= Anne-Marie Mallik =

British former child actress

Anne-Marie Mallik (born Barbara Anne-Marie Mallik; 10 September 1952, in Fordingbridge, Hampshire), later Anne-Marie Huxstep, is a British former child actress who played the title role in Jonathan Miller’s production for BBC Television of Alice in Wonderland which was broadcast on 28 December 1966. Alice, whom she played when she was thirteen, is her only known professional role.

==Mallik as Alice==
Mallik is the daughter of barrister Jay Paul Mallik, son of Manmath Chandra Mallik.

Miller's adaptation of Lewis Carroll’s mid-19th century fantasy, with its star-studded cast and gothic and bohemian overtones, created quite a stir at the time. Miller had envisaged an Alice "with no stage experience, not very pretty but curiously plain, sallow and a bit priggish". After advertising the part, he cast Mallik within twenty minutes of meeting her, having asked her (as Mallik recalled) to recite the poem "You Are Old, Father William" which Alice performs for the Caterpillar. Miller's first impression of her was of a "rather extraordinary, solemn child" who proved to be "naturally expressive" and "not amused by anything [she was] surrounded by". In similar, though less complimentary, vein, the biographer of Peter Cook, who played the Mad Hatter, has described Mallik's Alice as "a sullen, pouting, pubescent with no sense of bewilderment", noting also that, in his view, "the whole piece was strangely lacking in either humour or fear".
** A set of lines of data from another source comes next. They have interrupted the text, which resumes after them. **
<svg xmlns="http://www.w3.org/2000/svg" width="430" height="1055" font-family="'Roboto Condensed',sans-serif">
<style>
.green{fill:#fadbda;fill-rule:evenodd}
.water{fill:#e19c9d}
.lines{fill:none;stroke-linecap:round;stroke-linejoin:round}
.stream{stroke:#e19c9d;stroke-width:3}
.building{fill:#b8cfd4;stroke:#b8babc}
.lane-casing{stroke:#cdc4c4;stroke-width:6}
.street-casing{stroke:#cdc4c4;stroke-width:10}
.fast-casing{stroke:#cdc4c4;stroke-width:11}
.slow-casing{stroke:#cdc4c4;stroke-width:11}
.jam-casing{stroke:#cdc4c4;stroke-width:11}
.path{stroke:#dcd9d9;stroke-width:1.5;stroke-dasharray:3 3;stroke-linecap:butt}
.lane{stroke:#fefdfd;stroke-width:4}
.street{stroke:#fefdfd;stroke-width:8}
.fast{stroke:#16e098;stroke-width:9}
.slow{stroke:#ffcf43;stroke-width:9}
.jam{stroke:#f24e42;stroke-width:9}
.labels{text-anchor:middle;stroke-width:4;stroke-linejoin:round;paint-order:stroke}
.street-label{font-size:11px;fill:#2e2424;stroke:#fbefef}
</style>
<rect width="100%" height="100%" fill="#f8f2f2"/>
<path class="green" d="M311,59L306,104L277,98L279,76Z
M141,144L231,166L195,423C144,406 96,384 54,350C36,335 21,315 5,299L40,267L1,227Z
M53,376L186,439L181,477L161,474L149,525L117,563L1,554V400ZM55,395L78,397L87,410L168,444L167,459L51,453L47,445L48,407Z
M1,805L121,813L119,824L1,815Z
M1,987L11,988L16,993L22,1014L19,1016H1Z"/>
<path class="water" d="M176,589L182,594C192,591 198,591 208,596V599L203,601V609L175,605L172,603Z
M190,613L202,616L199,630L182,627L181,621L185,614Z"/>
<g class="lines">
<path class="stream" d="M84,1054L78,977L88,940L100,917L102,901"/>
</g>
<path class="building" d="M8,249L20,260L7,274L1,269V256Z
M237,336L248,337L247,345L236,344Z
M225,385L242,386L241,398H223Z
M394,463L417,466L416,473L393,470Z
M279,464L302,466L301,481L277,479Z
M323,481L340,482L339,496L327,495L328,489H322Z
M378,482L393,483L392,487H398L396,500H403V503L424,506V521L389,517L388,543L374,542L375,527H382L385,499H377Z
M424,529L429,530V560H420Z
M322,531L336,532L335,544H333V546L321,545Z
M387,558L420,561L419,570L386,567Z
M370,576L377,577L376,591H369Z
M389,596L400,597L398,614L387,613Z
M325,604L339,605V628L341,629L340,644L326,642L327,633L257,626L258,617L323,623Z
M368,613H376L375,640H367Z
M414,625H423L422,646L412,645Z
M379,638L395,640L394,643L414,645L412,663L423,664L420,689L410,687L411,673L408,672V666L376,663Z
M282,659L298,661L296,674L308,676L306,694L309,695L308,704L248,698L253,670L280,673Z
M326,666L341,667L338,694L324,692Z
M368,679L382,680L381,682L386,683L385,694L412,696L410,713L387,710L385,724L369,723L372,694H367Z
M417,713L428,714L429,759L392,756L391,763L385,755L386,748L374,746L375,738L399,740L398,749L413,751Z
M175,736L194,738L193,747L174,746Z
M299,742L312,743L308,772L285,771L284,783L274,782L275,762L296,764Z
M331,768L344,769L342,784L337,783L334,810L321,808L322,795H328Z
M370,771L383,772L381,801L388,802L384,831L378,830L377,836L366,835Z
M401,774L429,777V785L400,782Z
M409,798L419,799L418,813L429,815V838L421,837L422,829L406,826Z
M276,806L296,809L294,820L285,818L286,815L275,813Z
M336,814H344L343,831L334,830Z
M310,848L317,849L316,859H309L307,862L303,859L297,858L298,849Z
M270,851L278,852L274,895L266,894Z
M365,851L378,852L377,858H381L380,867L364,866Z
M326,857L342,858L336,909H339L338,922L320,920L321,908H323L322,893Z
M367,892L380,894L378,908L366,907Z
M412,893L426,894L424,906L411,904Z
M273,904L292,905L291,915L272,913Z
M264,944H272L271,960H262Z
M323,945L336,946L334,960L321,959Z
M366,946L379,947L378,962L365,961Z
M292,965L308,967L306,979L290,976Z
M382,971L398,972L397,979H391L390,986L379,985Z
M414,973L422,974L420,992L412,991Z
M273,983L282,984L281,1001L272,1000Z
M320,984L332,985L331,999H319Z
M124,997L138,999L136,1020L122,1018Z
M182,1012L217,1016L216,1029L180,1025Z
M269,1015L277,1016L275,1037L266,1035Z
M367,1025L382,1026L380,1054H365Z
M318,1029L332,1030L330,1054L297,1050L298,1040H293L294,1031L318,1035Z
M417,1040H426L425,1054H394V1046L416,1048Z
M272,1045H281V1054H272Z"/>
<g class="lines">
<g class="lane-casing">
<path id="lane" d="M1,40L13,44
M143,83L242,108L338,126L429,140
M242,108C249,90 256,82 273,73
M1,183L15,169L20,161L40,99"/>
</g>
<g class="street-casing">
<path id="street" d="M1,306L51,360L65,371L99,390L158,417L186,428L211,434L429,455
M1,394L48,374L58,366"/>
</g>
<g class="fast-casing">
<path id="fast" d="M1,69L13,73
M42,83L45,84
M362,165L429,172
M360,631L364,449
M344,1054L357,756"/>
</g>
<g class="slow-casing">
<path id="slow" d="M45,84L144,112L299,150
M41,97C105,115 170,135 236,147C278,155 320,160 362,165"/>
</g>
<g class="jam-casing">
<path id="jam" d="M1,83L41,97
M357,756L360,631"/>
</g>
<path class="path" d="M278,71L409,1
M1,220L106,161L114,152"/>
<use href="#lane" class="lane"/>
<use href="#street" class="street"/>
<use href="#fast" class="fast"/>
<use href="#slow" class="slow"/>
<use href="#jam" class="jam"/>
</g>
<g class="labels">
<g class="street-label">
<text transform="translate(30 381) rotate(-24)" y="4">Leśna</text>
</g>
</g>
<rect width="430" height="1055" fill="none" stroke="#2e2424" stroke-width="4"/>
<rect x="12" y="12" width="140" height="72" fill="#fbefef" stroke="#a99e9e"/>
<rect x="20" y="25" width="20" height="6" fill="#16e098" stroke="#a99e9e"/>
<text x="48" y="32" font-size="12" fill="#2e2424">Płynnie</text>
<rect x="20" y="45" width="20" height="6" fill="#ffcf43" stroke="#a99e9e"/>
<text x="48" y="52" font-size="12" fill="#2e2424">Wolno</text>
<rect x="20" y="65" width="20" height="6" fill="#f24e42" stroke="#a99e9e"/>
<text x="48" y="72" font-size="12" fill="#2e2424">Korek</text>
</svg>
Mallik's return to obscurity after Alice was such that, in 1986, the BBC had difficulty tracking her down to pay a repeat fee. She was, by then, a naval wife, living in Southsea, and was located only after a newspaper reader recognised a photograph of her. A DVD of Alice was released by the British Film Institute in 2003 and, in 2012, Mallik appeared in conversation with Miller (their first meeting since 1966) in a BBC Arena programme about Miller's life and work. Among other things, Mallik recalled that, making Alice, she was not awed by the distinguished cast because she had been used to mingling with friends of her "much older" parents who had achieved distinction in their careers.

==Family and later career==
Mallik married a naval officer named Roger Charles Huxstep. They had four children. Although she told Jonathan Miller in 2012 that she had been "hugely glad" to have played Alice, she never contemplated an acting career and went into banking.